I can understand that a game might be more focused on silly fun, but I also contend that immersion doesn't have to be "serious business," especially if the tone of the game is lighter. All you really have to do is have a character that isn't utterly stupid and doesn't completely obliterate any notions of genre and such. Essentially, I'm just hoping for characters you can play like someone who actually would live in the setting you're using.\

The other three players seemed to sort of get the idea, while meanwhile Mike Mearls was being "that guy." Why would you put that in a public video trying to show off your new system?


Elemental_Elf

Quote from: sparkletwist
I can understand that a game might be more focused on silly fun, but I also contend that immersion doesn't have to be "serious business," especially if the tone of the game is lighter. All you really have to do is have a character that isn't utterly stupid and doesn't completely obliterate any notions of genre and such. Essentially, I'm just hoping for characters you can play like someone who actually would live in the setting you're using.\

The other three players seemed to sort of get the idea, while meanwhile Mike Mearls was being "that guy." Why would you put that in a public video trying to show off your new system?



The last playtest was DMed by Mike Mearls and was sillier than it was serious. I think there was just a miscommunication between him and Thompson (Mearls even admitted to missing a key email that would have helped tie his character more fully to the world).

Regardless, If you just skip forward a bit the session is really good.

LoA

I actually recently playtested Dndnext at a game store I play at, and I actually really had fun. We were playtesting a module for Forgotten Realms.

My sister was a Dwarven Fighter, my friend was a half-elf paladin (I got to call him out on all of his un-paladin behavior) and I got to play as a human monk.

We had a really cool DM, and he actually let me run on top of the panicking crowds heads and rescue a child. It was pretty cool of him to let me do it, even though I wasn't technically allowed to do things like that till about 3rd level or so. I got a 19 on my roll check though so there!

If you can't even run on top of peoples heads as a first level monk than that's not a very fun system IMHO  :P

Elemental_Elf

Quote from: Love of Awesome
I actually recently playtested Dndnext at a game store I play at, and I actually really had fun. We were playtesting a module for Forgotten Realms.

My sister was a Dwarven Fighter, my friend was a half-elf paladin (I got to call him out on all of his un-paladin behavior) and I got to play as a human monk.

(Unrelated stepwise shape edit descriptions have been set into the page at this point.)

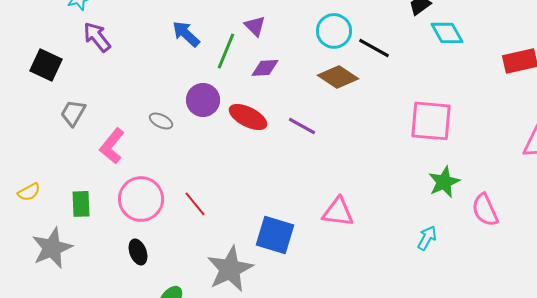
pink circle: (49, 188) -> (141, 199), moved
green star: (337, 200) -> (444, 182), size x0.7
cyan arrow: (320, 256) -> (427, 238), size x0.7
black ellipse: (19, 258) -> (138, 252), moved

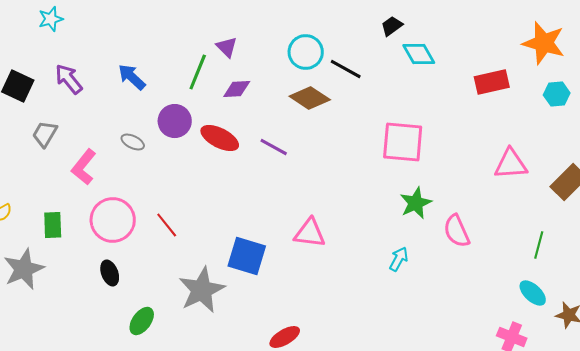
blue arrow: (186, 34) -> (132, 77), moved
purple arrow: (97, 37) -> (69, 79), moved

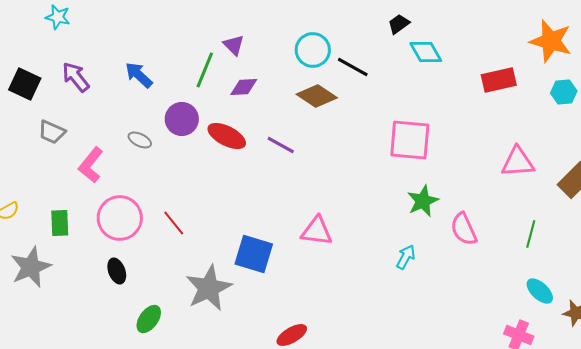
cyan star: (51, 19) -> (58, 17), turned 30
gray trapezoid: (45, 134) -> (52, 132), turned -96
green line: (539, 245) -> (531, 234), moved

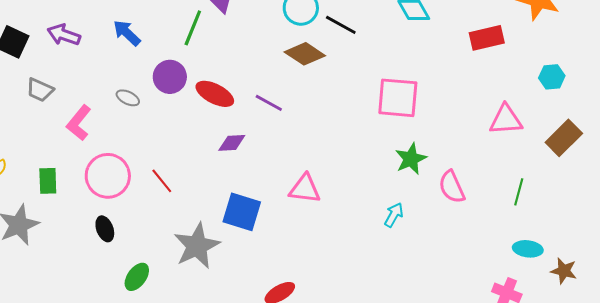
purple arrow: (76, 77) -> (64, 35), turned -32
purple diamond: (244, 87) -> (232, 143), moved
cyan hexagon: (564, 92) -> (552, 77), moved
cyan ellipse: (540, 291) -> (528, 249), turned -36

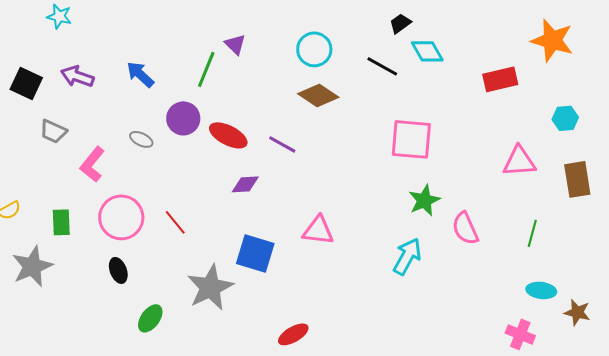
black line: (341, 25) -> (382, 66), moved
brown rectangle: (564, 138) -> (577, 179), turned -54
cyan arrow: (394, 215) -> (407, 256), size x1.5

We had a really cool DM, and he actually let me run on top of the panicking crowds heads and rescue a child. It was pretty cool of him to let me do it, even though I wasn't technically allowed to do things like that till about 3rd level or so. I got a 19 on my roll check though so there!

If you can't even run on top of peoples heads as a first level monk than that's not a very fun system IMHO  :P

Actually a 19 is a really good roll in D&D. I would let you do cool stuff like that too!

Glad you had fun!

Were you adventuring in Baldur's Gate?

LoA

Quote from: Elemental_Elf
Quote from: Love of Awesome
I actually recently playtested Dndnext at a game store I play at, and I actually really had fun. We were playtesting a module for Forgotten Realms.

My sister was a Dwarven Fighter, my friend was a half-elf paladin (I got to call him out on all of his un-paladin behavior) and I got to play as a human monk.

We had a really cool DM, and he actually let me run on top of the panicking crowds heads and rescue a child. It was pretty cool of him to let me do it, even though I wasn't technically allowed to do things like that till about 3rd level or so. I got a 19 on my roll check though so there!

If you can't even run on top of peoples heads as a first level monk than that's not a very fun system IMHO  :P

Actually a 19 is a really good roll in D&D. I would let you do cool stuff like that too!

Glad you had fun!

Were you adventuring in Baldur's Gate?

Yes, I think that's what it was... That's the one where the guys on stage, and a band of assassins stir up the crowd? Then a black cloud appears on stage, and then I won't spoil it for anyone who hasn't play tested the module who wants to.